* [Task goal]: Print every record word for word.

* [Raw data]:
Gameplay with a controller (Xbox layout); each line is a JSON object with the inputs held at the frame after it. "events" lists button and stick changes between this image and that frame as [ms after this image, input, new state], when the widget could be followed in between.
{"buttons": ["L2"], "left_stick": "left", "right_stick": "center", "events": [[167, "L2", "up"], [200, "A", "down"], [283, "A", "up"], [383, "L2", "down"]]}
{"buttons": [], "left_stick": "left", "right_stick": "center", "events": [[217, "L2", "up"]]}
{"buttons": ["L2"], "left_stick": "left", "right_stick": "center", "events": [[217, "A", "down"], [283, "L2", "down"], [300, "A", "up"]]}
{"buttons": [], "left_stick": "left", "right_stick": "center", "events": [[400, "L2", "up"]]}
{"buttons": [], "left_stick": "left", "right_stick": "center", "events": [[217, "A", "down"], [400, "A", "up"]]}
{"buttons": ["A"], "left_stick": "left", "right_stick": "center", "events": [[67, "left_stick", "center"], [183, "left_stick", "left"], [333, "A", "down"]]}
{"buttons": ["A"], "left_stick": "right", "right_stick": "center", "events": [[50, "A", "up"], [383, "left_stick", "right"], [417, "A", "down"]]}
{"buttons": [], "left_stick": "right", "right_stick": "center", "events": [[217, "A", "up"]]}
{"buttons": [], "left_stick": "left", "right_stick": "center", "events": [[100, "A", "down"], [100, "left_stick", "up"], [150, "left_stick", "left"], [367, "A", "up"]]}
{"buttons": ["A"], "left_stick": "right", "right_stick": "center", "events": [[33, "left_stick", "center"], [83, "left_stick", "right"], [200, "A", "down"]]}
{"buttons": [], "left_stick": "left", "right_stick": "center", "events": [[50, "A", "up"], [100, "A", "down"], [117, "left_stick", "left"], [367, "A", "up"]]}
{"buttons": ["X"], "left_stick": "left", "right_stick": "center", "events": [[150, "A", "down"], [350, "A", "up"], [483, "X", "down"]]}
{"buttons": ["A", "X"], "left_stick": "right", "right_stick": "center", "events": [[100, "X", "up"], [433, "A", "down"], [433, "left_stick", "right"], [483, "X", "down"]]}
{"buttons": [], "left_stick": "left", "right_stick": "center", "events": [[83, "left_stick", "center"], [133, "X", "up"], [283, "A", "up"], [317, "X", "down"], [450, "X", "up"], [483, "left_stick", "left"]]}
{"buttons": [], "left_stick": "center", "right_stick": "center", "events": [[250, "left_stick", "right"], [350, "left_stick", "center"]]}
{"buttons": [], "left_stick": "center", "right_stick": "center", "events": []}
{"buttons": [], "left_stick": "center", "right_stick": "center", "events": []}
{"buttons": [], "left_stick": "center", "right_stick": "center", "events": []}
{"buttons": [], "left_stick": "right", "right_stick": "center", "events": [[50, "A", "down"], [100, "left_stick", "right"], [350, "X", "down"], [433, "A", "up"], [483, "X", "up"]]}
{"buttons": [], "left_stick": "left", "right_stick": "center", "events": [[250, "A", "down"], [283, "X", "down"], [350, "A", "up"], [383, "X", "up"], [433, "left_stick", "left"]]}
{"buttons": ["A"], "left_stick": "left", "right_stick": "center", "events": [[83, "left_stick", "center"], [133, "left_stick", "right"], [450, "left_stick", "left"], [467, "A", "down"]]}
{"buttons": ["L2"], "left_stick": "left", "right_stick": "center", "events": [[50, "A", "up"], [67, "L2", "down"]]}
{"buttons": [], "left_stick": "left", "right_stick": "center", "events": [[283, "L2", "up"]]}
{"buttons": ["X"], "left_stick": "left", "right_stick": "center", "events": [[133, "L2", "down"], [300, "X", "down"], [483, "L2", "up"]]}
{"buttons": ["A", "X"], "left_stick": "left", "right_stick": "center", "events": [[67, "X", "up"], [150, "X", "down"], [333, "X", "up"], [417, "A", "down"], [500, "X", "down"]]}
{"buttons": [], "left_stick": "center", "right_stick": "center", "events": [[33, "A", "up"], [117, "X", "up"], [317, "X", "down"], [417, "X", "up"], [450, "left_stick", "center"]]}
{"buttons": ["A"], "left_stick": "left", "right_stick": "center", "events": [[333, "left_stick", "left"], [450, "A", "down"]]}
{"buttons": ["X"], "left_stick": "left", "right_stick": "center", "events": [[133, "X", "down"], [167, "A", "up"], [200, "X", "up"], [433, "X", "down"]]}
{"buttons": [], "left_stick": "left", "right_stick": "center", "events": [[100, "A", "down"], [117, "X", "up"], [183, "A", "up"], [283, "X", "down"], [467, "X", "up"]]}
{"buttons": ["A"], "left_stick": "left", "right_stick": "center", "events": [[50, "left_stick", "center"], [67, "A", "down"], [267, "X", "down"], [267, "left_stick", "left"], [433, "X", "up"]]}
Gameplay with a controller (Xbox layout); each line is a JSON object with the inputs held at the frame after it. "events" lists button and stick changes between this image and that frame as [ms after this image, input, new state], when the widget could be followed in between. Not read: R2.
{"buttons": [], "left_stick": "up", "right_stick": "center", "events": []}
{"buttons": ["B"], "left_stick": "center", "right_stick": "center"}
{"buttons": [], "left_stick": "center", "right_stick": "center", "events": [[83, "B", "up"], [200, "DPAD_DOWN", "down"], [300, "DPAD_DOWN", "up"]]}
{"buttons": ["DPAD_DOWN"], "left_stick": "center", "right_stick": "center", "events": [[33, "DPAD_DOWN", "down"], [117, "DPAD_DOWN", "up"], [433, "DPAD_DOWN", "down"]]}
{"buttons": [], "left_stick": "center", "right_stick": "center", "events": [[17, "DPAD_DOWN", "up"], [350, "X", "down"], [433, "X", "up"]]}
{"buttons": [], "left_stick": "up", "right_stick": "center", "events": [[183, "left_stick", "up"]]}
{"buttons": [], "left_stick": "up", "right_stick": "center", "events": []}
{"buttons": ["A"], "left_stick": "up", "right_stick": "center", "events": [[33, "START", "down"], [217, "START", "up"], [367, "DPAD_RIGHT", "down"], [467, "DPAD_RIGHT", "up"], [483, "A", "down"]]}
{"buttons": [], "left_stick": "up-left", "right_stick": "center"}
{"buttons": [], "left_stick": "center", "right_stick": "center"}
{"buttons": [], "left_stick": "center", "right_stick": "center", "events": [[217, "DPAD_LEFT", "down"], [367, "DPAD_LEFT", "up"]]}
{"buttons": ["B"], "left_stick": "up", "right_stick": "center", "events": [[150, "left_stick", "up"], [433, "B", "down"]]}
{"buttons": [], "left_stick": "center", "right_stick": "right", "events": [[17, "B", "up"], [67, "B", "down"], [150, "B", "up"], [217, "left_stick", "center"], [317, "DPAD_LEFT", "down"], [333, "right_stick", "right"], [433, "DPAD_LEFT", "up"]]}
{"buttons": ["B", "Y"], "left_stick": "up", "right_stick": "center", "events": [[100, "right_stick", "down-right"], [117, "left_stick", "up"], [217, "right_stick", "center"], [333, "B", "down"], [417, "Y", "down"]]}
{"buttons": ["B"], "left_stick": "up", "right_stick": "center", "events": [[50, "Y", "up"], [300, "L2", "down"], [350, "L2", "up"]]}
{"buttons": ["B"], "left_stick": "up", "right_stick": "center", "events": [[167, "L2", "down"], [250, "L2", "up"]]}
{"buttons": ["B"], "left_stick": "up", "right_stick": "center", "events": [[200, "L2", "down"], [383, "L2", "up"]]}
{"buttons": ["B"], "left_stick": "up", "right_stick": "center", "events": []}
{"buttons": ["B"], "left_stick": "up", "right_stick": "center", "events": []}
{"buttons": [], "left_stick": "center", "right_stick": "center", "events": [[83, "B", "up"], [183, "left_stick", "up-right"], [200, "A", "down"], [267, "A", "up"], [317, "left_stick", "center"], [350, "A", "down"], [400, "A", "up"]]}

* [Response for this exercise]:
Gameplay with a controller (Xbox layout); each line is a JSON object with the inputs held at the frame after it. "events" lists button and stick changes between this image and that frame as [ms after this image, input, new state], when the widget could be followed in between.
{"buttons": ["L2"], "left_stick": "left", "right_stick": "center", "events": [[167, "L2", "up"], [200, "A", "down"], [283, "A", "up"], [383, "L2", "down"]]}
{"buttons": [], "left_stick": "left", "right_stick": "center", "events": [[217, "L2", "up"]]}
{"buttons": ["L2"], "left_stick": "left", "right_stick": "center", "events": [[217, "A", "down"], [283, "L2", "down"], [300, "A", "up"]]}
{"buttons": [], "left_stick": "left", "right_stick": "center", "events": [[400, "L2", "up"]]}
{"buttons": [], "left_stick": "left", "right_stick": "center", "events": [[217, "A", "down"], [400, "A", "up"]]}
{"buttons": ["A"], "left_stick": "left", "right_stick": "center", "events": [[67, "left_stick", "center"], [183, "left_stick", "left"], [333, "A", "down"]]}
{"buttons": ["A"], "left_stick": "right", "right_stick": "center", "events": [[50, "A", "up"], [383, "left_stick", "right"], [417, "A", "down"]]}
{"buttons": [], "left_stick": "right", "right_stick": "center", "events": [[217, "A", "up"]]}
{"buttons": [], "left_stick": "left", "right_stick": "center", "events": [[100, "A", "down"], [100, "left_stick", "up"], [150, "left_stick", "left"], [367, "A", "up"]]}
{"buttons": ["A"], "left_stick": "right", "right_stick": "center", "events": [[33, "left_stick", "center"], [83, "left_stick", "right"], [200, "A", "down"]]}
{"buttons": [], "left_stick": "left", "right_stick": "center", "events": [[50, "A", "up"], [100, "A", "down"], [117, "left_stick", "left"], [367, "A", "up"]]}
{"buttons": ["X"], "left_stick": "left", "right_stick": "center", "events": [[150, "A", "down"], [350, "A", "up"], [483, "X", "down"]]}
{"buttons": ["A", "X"], "left_stick": "right", "right_stick": "center", "events": [[100, "X", "up"], [433, "A", "down"], [433, "left_stick", "right"], [483, "X", "down"]]}
{"buttons": [], "left_stick": "left", "right_stick": "center", "events": [[83, "left_stick", "center"], [133, "X", "up"], [283, "A", "up"], [317, "X", "down"], [450, "X", "up"], [483, "left_stick", "left"]]}
{"buttons": [], "left_stick": "center", "right_stick": "center", "events": [[250, "left_stick", "right"], [350, "left_stick", "center"]]}
{"buttons": [], "left_stick": "center", "right_stick": "center", "events": []}
{"buttons": [], "left_stick": "center", "right_stick": "center", "events": []}
{"buttons": [], "left_stick": "center", "right_stick": "center", "events": []}
{"buttons": [], "left_stick": "right", "right_stick": "center", "events": [[50, "A", "down"], [100, "left_stick", "right"], [350, "X", "down"], [433, "A", "up"], [483, "X", "up"]]}
{"buttons": [], "left_stick": "left", "right_stick": "center", "events": [[250, "A", "down"], [283, "X", "down"], [350, "A", "up"], [383, "X", "up"], [433, "left_stick", "left"]]}
{"buttons": ["A"], "left_stick": "left", "right_stick": "center", "events": [[83, "left_stick", "center"], [133, "left_stick", "right"], [450, "left_stick", "left"], [467, "A", "down"]]}
{"buttons": ["L2"], "left_stick": "left", "right_stick": "center", "events": [[50, "A", "up"], [67, "L2", "down"]]}
{"buttons": [], "left_stick": "left", "right_stick": "center", "events": [[283, "L2", "up"]]}
{"buttons": ["X"], "left_stick": "left", "right_stick": "center", "events": [[133, "L2", "down"], [300, "X", "down"], [483, "L2", "up"]]}
{"buttons": ["A", "X"], "left_stick": "left", "right_stick": "center", "events": [[67, "X", "up"], [150, "X", "down"], [333, "X", "up"], [417, "A", "down"], [500, "X", "down"]]}
{"buttons": [], "left_stick": "center", "right_stick": "center", "events": [[33, "A", "up"], [117, "X", "up"], [317, "X", "down"], [417, "X", "up"], [450, "left_stick", "center"]]}
{"buttons": ["A"], "left_stick": "left", "right_stick": "center", "events": [[333, "left_stick", "left"], [450, "A", "down"]]}
{"buttons": ["X"], "left_stick": "left", "right_stick": "center", "events": [[133, "X", "down"], [167, "A", "up"], [200, "X", "up"], [433, "X", "down"]]}
{"buttons": [], "left_stick": "left", "right_stick": "center", "events": [[100, "A", "down"], [117, "X", "up"], [183, "A", "up"], [283, "X", "down"], [467, "X", "up"]]}
{"buttons": ["A"], "left_stick": "left", "right_stick": "center", "events": [[50, "left_stick", "center"], [67, "A", "down"], [267, "X", "down"], [267, "left_stick", "left"], [433, "X", "up"]]}
Gameplay with a controller (Xbox layout); each line is a JSON object with the inputs held at the frame after it. "events" lists button and stick changes between this image and that frame as [ms after this image, input, new state], when the widget could be followed in between. Not read: R2.
{"buttons": [], "left_stick": "up", "right_stick": "center", "events": []}
{"buttons": ["B"], "left_stick": "center", "right_stick": "center"}
{"buttons": [], "left_stick": "center", "right_stick": "center", "events": [[83, "B", "up"], [200, "DPAD_DOWN", "down"], [300, "DPAD_DOWN", "up"]]}
{"buttons": ["DPAD_DOWN"], "left_stick": "center", "right_stick": "center", "events": [[33, "DPAD_DOWN", "down"], [117, "DPAD_DOWN", "up"], [433, "DPAD_DOWN", "down"]]}
{"buttons": [], "left_stick": "center", "right_stick": "center", "events": [[17, "DPAD_DOWN", "up"], [350, "X", "down"], [433, "X", "up"]]}
{"buttons": [], "left_stick": "up", "right_stick": "center", "events": [[183, "left_stick", "up"]]}
{"buttons": [], "left_stick": "up", "right_stick": "center", "events": []}
{"buttons": ["A"], "left_stick": "up", "right_stick": "center", "events": [[33, "START", "down"], [217, "START", "up"], [367, "DPAD_RIGHT", "down"], [467, "DPAD_RIGHT", "up"], [483, "A", "down"]]}
{"buttons": [], "left_stick": "up-left", "right_stick": "center"}
{"buttons": [], "left_stick": "center", "right_stick": "center"}
{"buttons": [], "left_stick": "center", "right_stick": "center", "events": [[217, "DPAD_LEFT", "down"], [367, "DPAD_LEFT", "up"]]}
{"buttons": ["B"], "left_stick": "up", "right_stick": "center", "events": [[150, "left_stick", "up"], [433, "B", "down"]]}
{"buttons": [], "left_stick": "center", "right_stick": "right", "events": [[17, "B", "up"], [67, "B", "down"], [150, "B", "up"], [217, "left_stick", "center"], [317, "DPAD_LEFT", "down"], [333, "right_stick", "right"], [433, "DPAD_LEFT", "up"]]}
{"buttons": ["B", "Y"], "left_stick": "up", "right_stick": "center", "events": [[100, "right_stick", "down-right"], [117, "left_stick", "up"], [217, "right_stick", "center"], [333, "B", "down"], [417, "Y", "down"]]}
{"buttons": ["B"], "left_stick": "up", "right_stick": "center", "events": [[50, "Y", "up"], [300, "L2", "down"], [350, "L2", "up"]]}
{"buttons": ["B"], "left_stick": "up", "right_stick": "center", "events": [[167, "L2", "down"], [250, "L2", "up"]]}
{"buttons": ["B"], "left_stick": "up", "right_stick": "center", "events": [[200, "L2", "down"], [383, "L2", "up"]]}
{"buttons": ["B"], "left_stick": "up", "right_stick": "center", "events": []}
{"buttons": ["B"], "left_stick": "up", "right_stick": "center", "events": []}
{"buttons": [], "left_stick": "center", "right_stick": "center", "events": [[83, "B", "up"], [183, "left_stick", "up-right"], [200, "A", "down"], [267, "A", "up"], [317, "left_stick", "center"], [350, "A", "down"], [400, "A", "up"]]}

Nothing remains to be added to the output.